* _WORK ITEM_
In the survey question wording below, copy word for word the stretch from "Question wording for" through "deal (Reverse Scored)".

* _PAGE EXTRACT_

★ ★ ★ ★

Question wording for subjective survey measures

Scoring of responses for belief items (100 = Agree completely, 80 = Agree somewhat, 60 = Agree slightly, 40 = Disagree slightly, 20 = Disagree somewhat, 0 = Disagree completely).

Negative perceptions of injections

  • – If I have to inject myself to give insulin, it is/would be no big deal (Reverse Scored)

  • – I am not/would not be comfortable with injecting myself to give myself insulin

  • – Having to take shots is the biggest drawback to taking insulin

  • – I am/would be ok with one injection of insulin a day but I would never consider taking it more often

  • – Insulin injections are/would be very painful

Treatment restrictions on lifestyle

  • – I get so frustrated by my diabetes and the limits it puts on my lifestyle

  • – Taking good care of my diabetes limits my daily flexibility

Weight worry

  • – My doctor considers weight to be a major problem in keeping me from better managing my diabetes

  • – I am very worried about gaining weight

  • – Insulin causes weight gain

  • – Diabetes has caused my weight to increase significantly

Fear of hypoglycemia

  • – I worry a lot about having blood sugar lows

Poor diabetes control

  • – How severe do you think your diabetes is?

★ ★ ★ ★

* _EXTRACTED MATERIAL_
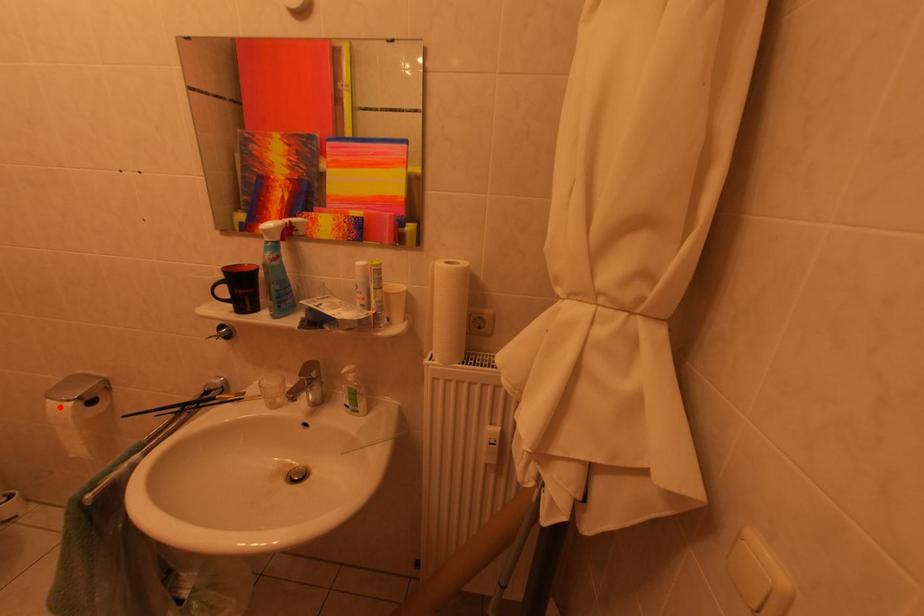
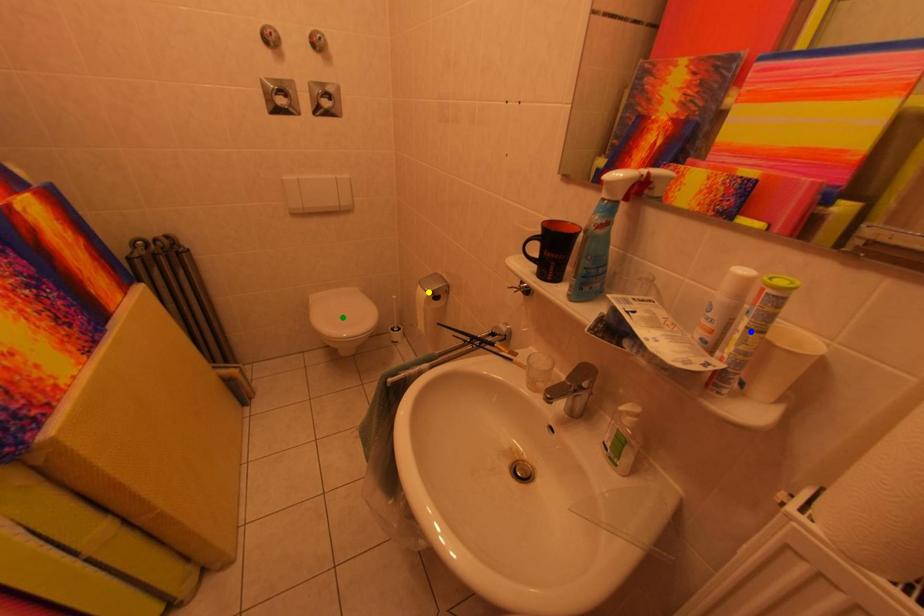
Question: I am providing you with two images of the same scene from different viewpoints. A red point is marked on the first image. You are given multiple points on the second image. Which mark in image 2 goes with the point in image 1?

Choices:
 (A) yellow point
 (B) blue point
 (C) green point

Answer: (A)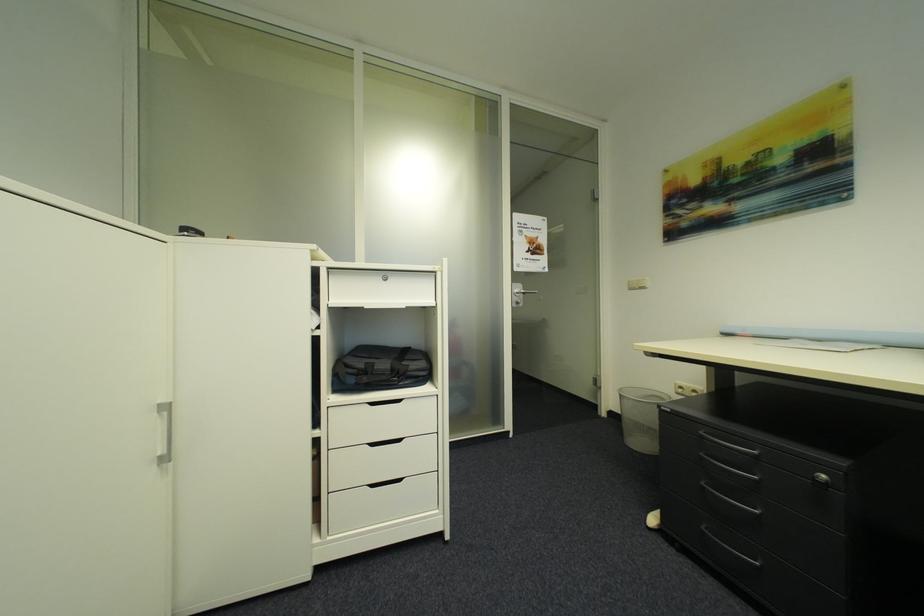
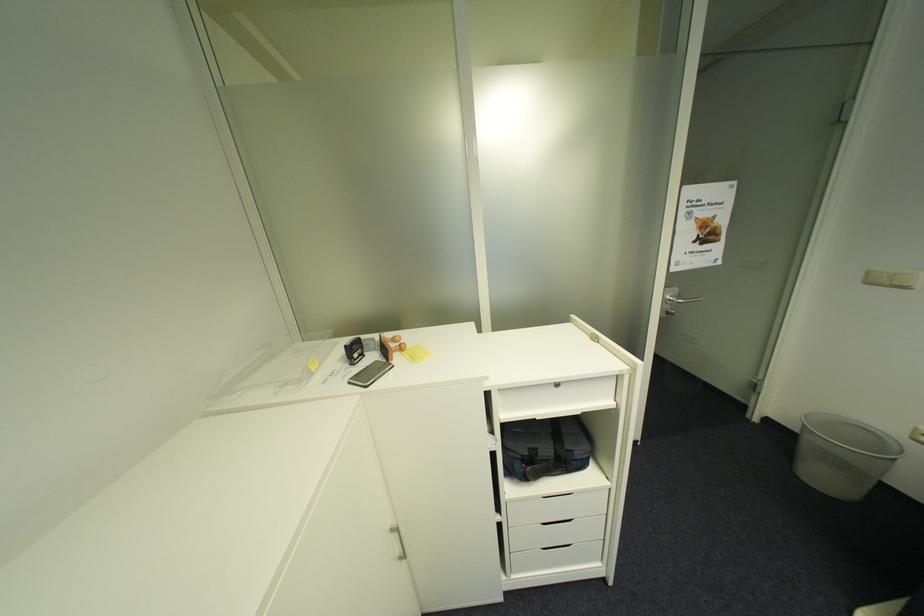
Find the pixel in the second image that matches (x=638, y=290) in the first image.

(876, 284)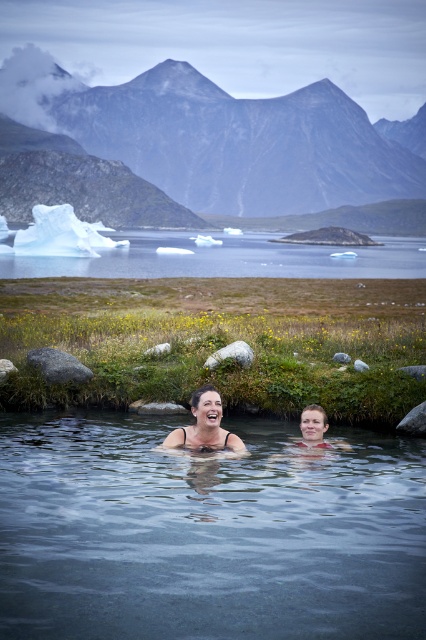
Based on the scene description, which object is positioned higher in the image? The smooth skin couple at center or the smooth skin woman at center?

The smooth skin couple at center is positioned higher than the smooth skin woman at center according to the description.

You are a photographer planning to capture the clear water at center and the smooth skin couple at center in a single shot. Based on their positions, which object should you focus on first to ensure both are in sharp focus?

The clear water at center is taller than the smooth skin couple at center, so you should focus on the clear water at center first to ensure both are in sharp focus.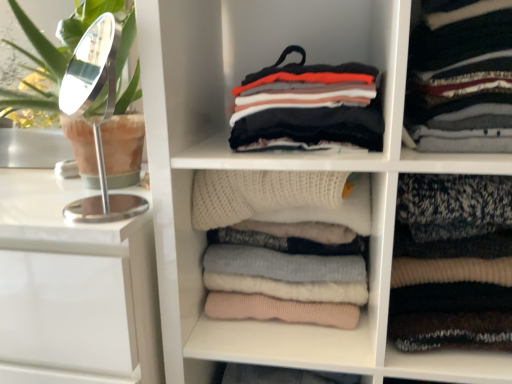
Question: Considering the positions of striped knit sweater at upper right, which is the 2th clothing from left to right, and white knitted sweater at center in the image, is striped knit sweater at upper right, which is the 2th clothing from left to right, wider or thinner than white knitted sweater at center?

Choices:
 (A) wide
 (B) thin

Answer: (A)

Question: Does point (500, 8) appear closer or farther from the camera than point (238, 337)?

Choices:
 (A) closer
 (B) farther

Answer: (A)

Question: Estimate the real-world distances between objects in this image. Which object is closer to the striped knit sweater at upper right, which is the 2th clothing from left to right?

Choices:
 (A) white knitted sweater at center
 (B) multicolored knitted sweater at center, positioned as the first clothing in left-to-right order
 (C) white glossy vanity at left
 (D) knit sweater at center
 (E) knitted wool sweater at right, the 1th clothing in the right-to-left sequence

Answer: (B)

Question: Based on their relative distances, which object is farther from the knitted wool sweater at right, the 1th clothing in the right-to-left sequence?

Choices:
 (A) knit sweater at center
 (B) striped knit sweater at upper right, which is the 2th clothing from left to right
 (C) white glossy vanity at left
 (D) multicolored knitted sweater at center, positioned as the first clothing in left-to-right order
 (E) white knitted sweater at center

Answer: (C)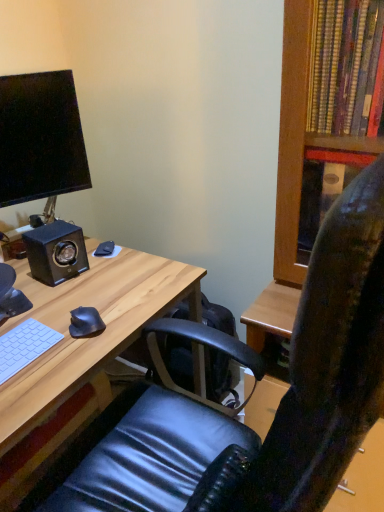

★ ★ ★ ★

* _EXERCISE RESPONSE_
Question wording for subjective survey measures

Scoring of responses for belief items (100 = Agree completely, 80 = Agree somewhat, 60 = Agree slightly, 40 = Disagree slightly, 20 = Disagree somewhat, 0 = Disagree completely).

Negative perceptions of injections

  • – If I have to inject myself to give insulin, it is/would be no big deal (Reverse Scored)